# '12 Eco 6m transmission linkage



## Chris2298 (Aug 1, 2012)

So I was heading to a meeting at 2 yesterday at a country club about an hour from home and missed the building..drove right by it. After backing up, I put it in 1st to pull in and then I lost the linkage completely. Somehow it had gone into 5th, so I was able to limp into the parking lot. I went to the meeting and was able to pop the linkage back on after, but what is wearing out that caused it to pop off? It popped back on with very little resistance (once I figured out where it went). Will this become a frequent thing? 2012 Eco 6M 185K miles


----------



## Blancmange (Jan 9, 2013)

Do you have a picture of where it became disconnected?

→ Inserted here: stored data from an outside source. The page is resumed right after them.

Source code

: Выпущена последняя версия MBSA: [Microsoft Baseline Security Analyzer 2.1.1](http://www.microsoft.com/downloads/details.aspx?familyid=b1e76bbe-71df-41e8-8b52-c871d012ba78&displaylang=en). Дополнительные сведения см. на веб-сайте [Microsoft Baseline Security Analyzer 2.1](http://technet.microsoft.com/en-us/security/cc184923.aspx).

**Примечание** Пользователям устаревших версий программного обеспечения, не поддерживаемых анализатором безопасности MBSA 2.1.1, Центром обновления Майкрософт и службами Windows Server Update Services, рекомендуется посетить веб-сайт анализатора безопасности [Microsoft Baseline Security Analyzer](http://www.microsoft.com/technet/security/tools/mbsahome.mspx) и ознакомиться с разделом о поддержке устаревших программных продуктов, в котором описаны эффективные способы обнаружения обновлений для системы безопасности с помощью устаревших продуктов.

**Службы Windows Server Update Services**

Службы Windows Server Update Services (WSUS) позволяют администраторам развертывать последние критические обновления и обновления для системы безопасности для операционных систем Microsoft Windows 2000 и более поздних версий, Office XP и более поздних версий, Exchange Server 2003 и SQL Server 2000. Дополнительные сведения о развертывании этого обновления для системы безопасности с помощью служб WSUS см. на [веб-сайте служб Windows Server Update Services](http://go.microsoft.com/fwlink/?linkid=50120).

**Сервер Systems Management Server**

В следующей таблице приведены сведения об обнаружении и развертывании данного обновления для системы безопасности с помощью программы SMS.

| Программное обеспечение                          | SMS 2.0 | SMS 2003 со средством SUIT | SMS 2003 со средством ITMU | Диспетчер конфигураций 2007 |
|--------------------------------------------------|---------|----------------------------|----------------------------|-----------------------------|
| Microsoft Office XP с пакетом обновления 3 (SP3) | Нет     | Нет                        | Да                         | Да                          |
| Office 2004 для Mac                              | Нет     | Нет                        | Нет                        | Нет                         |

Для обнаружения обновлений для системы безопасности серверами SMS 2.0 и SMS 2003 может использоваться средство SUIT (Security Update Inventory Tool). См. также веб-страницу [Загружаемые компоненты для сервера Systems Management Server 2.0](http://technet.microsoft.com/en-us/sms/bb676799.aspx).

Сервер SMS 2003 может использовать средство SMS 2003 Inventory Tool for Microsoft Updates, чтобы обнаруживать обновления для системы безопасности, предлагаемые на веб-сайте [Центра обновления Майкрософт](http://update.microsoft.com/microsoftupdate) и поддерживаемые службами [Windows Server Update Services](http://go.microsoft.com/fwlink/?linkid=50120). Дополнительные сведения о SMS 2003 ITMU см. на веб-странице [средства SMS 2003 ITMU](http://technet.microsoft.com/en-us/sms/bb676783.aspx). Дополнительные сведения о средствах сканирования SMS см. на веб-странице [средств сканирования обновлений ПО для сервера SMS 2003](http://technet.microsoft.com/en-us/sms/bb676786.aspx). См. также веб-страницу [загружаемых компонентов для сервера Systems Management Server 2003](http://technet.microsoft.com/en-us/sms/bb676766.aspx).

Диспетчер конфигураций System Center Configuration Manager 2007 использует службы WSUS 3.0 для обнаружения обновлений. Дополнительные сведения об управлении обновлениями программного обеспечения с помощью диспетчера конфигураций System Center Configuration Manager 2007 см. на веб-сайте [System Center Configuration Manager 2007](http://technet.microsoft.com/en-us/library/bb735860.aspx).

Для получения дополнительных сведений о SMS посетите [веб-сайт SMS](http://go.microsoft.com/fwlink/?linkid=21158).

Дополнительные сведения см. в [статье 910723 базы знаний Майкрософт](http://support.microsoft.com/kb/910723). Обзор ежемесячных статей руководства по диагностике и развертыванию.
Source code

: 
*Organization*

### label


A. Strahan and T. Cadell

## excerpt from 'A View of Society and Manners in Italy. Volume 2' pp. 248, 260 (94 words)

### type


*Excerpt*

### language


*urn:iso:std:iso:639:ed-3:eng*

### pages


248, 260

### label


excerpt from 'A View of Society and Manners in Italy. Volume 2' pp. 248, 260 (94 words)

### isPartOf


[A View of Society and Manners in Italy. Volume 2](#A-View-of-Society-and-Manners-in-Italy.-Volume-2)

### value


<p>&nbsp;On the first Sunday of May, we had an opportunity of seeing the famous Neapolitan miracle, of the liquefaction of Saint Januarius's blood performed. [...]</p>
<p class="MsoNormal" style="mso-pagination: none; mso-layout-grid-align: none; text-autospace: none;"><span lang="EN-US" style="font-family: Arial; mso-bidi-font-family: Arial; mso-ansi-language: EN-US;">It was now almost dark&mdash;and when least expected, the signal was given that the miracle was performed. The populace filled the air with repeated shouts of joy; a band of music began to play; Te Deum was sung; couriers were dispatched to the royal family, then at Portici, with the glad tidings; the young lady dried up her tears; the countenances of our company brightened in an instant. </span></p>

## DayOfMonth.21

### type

I have never heard of this before.

Does anyone know if this is something that needs periodic lubrication?


----------



## Chris2298 (Aug 1, 2012)

I can't really get a picture, it connects under the shift arm..


----------



## NickD (Dec 10, 2011)

A ball in a spring loaded socket, not easy to pop out, much easier to pop back in. 04 Cavalier was the same way, every couple of months or so, had to spray those joints as well as the rotating parts on top of the transmission.

Used Liquid Wrench lubricant in a spray can. If I didn't, took a lot more force to shift gears. For some strange reason, never had to lubricate the cables. You have to change gears to hit all the spots.

Ironically, the shop manual says nothing about the internals of the MT, think you are suppose to replace the whole thing. Was always gentle when changing gears.


----------



## dustinlrule (May 10, 2018)

I'm having a pretty similar issue. Stuck in first, but the shifter just sits loose, but won't go into gear when the clutch is engaged. Put a bungee cord around the shift arm in order to be able to shift into reverse and get it onto a tow bed. With the bungee wrapped around the gear arm I'm able to shift in and out of gears, take it off and no go. Not sure exactly what the issue is or if something needs to be replaced?


----------



## dustinlrule (May 10, 2018)

where did it end up going?


----------